• Your task
As the answer, set down the lines below from the one containing "BOULANGER, J-C. Les" through the one containing "Volitelné speciální materiály", exactly and inclusively, and no others.

[Stored data entries]
________________________

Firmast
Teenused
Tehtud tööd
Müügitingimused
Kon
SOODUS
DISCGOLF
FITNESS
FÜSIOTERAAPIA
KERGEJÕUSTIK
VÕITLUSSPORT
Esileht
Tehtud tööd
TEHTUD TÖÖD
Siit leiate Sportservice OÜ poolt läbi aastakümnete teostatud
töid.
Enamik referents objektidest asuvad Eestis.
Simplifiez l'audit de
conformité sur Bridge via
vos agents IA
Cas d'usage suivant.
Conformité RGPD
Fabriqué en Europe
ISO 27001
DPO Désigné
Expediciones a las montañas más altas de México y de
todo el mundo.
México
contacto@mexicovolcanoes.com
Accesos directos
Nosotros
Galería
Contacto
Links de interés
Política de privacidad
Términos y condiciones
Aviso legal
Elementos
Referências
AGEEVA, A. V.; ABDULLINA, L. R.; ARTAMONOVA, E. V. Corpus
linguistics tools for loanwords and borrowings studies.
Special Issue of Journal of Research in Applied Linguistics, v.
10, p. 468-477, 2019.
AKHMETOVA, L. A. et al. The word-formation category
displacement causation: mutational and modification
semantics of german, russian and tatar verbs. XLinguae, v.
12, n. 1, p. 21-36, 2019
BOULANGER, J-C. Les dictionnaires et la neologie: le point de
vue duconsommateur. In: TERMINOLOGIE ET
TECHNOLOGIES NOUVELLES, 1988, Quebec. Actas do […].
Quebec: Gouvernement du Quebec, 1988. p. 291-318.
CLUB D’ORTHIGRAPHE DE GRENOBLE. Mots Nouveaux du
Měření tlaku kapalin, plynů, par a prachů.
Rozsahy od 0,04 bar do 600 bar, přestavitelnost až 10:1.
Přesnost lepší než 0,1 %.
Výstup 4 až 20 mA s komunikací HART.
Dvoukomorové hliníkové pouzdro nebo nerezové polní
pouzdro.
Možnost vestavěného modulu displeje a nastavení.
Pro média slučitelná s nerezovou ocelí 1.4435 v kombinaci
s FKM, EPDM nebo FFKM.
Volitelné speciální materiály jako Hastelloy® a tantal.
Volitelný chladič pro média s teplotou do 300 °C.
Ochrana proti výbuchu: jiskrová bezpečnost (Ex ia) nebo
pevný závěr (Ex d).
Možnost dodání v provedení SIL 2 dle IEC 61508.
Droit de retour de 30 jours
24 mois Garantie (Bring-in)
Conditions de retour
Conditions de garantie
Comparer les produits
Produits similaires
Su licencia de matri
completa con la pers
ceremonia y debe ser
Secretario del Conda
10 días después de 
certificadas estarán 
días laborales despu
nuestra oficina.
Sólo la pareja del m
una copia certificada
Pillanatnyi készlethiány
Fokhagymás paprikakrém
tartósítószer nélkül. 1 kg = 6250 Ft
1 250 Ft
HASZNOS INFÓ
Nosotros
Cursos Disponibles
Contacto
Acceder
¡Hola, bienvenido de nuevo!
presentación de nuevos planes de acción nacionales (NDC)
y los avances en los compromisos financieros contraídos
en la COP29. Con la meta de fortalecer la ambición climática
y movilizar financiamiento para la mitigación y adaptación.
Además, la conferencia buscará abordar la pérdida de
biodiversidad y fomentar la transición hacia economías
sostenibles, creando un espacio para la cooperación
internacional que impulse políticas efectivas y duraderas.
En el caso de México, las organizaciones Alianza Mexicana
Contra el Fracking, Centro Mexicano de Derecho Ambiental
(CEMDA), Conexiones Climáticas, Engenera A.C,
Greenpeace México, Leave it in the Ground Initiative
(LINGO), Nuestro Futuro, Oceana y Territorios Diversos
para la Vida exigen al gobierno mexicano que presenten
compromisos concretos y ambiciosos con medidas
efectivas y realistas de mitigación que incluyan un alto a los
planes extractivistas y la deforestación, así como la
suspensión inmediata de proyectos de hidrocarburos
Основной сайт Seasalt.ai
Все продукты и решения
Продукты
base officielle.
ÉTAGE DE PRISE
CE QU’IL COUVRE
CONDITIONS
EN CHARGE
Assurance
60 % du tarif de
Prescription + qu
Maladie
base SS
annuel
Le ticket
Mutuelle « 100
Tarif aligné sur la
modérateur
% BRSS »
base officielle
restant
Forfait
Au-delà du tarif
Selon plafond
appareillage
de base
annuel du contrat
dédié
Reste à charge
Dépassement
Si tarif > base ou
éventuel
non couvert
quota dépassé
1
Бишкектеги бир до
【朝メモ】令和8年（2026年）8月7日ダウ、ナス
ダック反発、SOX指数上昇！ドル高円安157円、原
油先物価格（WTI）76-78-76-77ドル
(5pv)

________________________

• Task response
BOULANGER, J-C. Les dictionnaires et la neologie: le point de
vue duconsommateur. In: TERMINOLOGIE ET
TECHNOLOGIES NOUVELLES, 1988, Quebec. Actas do […].
Quebec: Gouvernement du Quebec, 1988. p. 291-318.
CLUB D’ORTHIGRAPHE DE GRENOBLE. Mots Nouveaux du
Měření tlaku kapalin, plynů, par a prachů.
Rozsahy od 0,04 bar do 600 bar, přestavitelnost až 10:1.
Přesnost lepší než 0,1 %.
Výstup 4 až 20 mA s komunikací HART.
Dvoukomorové hliníkové pouzdro nebo nerezové polní
pouzdro.
Možnost vestavěného modulu displeje a nastavení.
Pro média slučitelná s nerezovou ocelí 1.4435 v kombinaci
s FKM, EPDM nebo FFKM.
Volitelné speciální materiály jako Hastelloy® a tantal.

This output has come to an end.